Texto de referencia:
Noble como todo buen perro, acompañaba a mis padres hasta la parada de camionetas cada vez que ellos salían a hacer diligencias, esperaba hasta que ellos abordaran el autobús y éste se marchara, para volver a sus dominios, deambulando por los alrededores. Una mañana no volvió.
Mi madre volvió a casa poco después de media mañana. Llamó su atención no encontrarlo en su camino, como era habitual, mas pensó que estaría dando algún paseo por las cuadras aledañas. Una vecina tocó a la puerta y le dio la noticia. “Lo atropelló una camioneta, usted sabe, a veces atravesaba la séptima avenida corriendo. Los muchachos del camión de la basura se lo llevaron para botarlo en el basurero; murió de inmediato, no sufrió”.
Yo recibí la noticia en Caracas, fue muy triste. Llegó de la calle, y la misma calle se lo llevó.
En ocasiones, al verlo frente a mi casa, recordaba canciones que cuentan historias de perros, algunos tan afortunados o desafortunados como él. Cuando recibí la noticia, a través de un e-mail enviado por mi hermano, fragmentos de esas canciones saltaron de mi memoria y se instalaron en mi mente, de la que no salieron sino hasta un buen rato, luego de asimilar la ausencia que dejó su trágica partida.

Trabajo solicitado:
[A] Enumere todas las personas o grupos de personas que aparecen en el relato sobre el perro, sin contar a quien narra ni al propio perro.
[B] Prosiga el relato sobre el perro a partir de su última oración.

Entradas proporcionadas:
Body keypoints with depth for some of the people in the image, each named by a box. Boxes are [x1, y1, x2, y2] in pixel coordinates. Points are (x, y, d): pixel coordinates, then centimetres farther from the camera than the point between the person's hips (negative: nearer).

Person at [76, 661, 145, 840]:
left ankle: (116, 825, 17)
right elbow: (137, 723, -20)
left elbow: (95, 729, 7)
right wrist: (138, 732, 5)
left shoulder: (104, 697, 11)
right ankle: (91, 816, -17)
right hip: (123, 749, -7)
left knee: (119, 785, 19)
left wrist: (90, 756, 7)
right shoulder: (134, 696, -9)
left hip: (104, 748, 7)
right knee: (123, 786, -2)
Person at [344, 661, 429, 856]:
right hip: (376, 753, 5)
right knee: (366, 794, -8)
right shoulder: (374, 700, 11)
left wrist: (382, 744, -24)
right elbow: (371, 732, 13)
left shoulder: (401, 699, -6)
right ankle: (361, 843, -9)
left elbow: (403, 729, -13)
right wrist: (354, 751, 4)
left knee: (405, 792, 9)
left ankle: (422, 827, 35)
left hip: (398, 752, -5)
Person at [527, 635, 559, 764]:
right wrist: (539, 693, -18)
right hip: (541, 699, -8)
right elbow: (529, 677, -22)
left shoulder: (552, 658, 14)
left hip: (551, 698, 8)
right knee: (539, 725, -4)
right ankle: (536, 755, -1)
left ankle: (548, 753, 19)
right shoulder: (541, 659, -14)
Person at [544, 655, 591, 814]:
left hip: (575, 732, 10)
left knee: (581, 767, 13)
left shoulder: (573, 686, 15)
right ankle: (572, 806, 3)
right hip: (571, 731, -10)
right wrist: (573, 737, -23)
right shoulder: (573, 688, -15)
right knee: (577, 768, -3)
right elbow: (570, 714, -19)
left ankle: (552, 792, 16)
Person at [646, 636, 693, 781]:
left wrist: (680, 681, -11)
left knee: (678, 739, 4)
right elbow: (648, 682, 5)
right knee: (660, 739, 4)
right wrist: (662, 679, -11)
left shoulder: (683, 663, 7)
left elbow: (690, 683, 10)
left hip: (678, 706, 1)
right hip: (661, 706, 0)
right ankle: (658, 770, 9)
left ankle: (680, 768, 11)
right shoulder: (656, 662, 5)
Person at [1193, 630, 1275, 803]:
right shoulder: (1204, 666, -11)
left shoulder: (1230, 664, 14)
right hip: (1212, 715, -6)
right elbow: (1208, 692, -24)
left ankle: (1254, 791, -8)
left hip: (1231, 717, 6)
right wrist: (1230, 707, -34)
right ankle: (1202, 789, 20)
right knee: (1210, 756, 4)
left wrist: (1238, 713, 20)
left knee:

Respuestas a ejercicios:
[A]
- Mis padres
- Mi madre
- Una vecina
- Los muchachos del camión de la basura
- Mi hermano

[B]
Una de esas canciones lo identifica plenamente, como si hubiese sido escrita para él, como un tributo a su nobleza de callejero. El título lo define todo: Callejero; su autor, Alberto Cortez, dueño de una sensibilidad extrema, sin límites, capaz de cantarle al amor, a la vida, a las rosas, al tiempo y a la distancia, grabó en 1973 su décimo disco LP, con el nombre Ni poco, ni demasiado, producción que cuenta con un total de diez canciones. Callejero aparece como la tercera pista del lado A.
Alberto Cortez, ese compositor, cantor, poeta y filósofo argentino es dueño de un talento inagotable que le ha llevado a grabar más de cuarenta discos entre álbumes de estudio, recopilatorios y conciertos, a lo largo de su carrera artística de poco más de cincuenta años, además de haber colaborado con una buena cantidad de artistas amigos con quienes compartió micrófonos y alguno que otro crédito por creaciones en conjunto.
Su más reciente producción: Tener en cuenta, grabada y lanzada al mercado en 2011, aparece como nominada a los Premios Grammy 2011 en la categoría Mejor Disco de Cantautor.
Además de su obra discográfica, Alberto Cortez también ha publicado cuatro libros: Equipaje (1977), Soy un ser humano (1985), Almacén de Almas (1993) y Por los cuatro costados (2007), que han gozado de buena aceptación entre sus seguidores y los amantes de la poesía.
Pensar en Alberto Cortez, significa para mí, pensar en un amigo, un hermano, un padre que, a través de sus canciones y poemas, me va mostrando esa parte del mundo y sus historias, por las que no he transitado, pero también es un íntimo cómplice de aventuras memorables, recuerdos de infancia y sueños de esperanza por un mundo mejor, un mundo donde la humanidad transite por la vida con la nobleza de un perro callejero que espera tan sólo una mirada compasiva y un pequeño trozo de pan.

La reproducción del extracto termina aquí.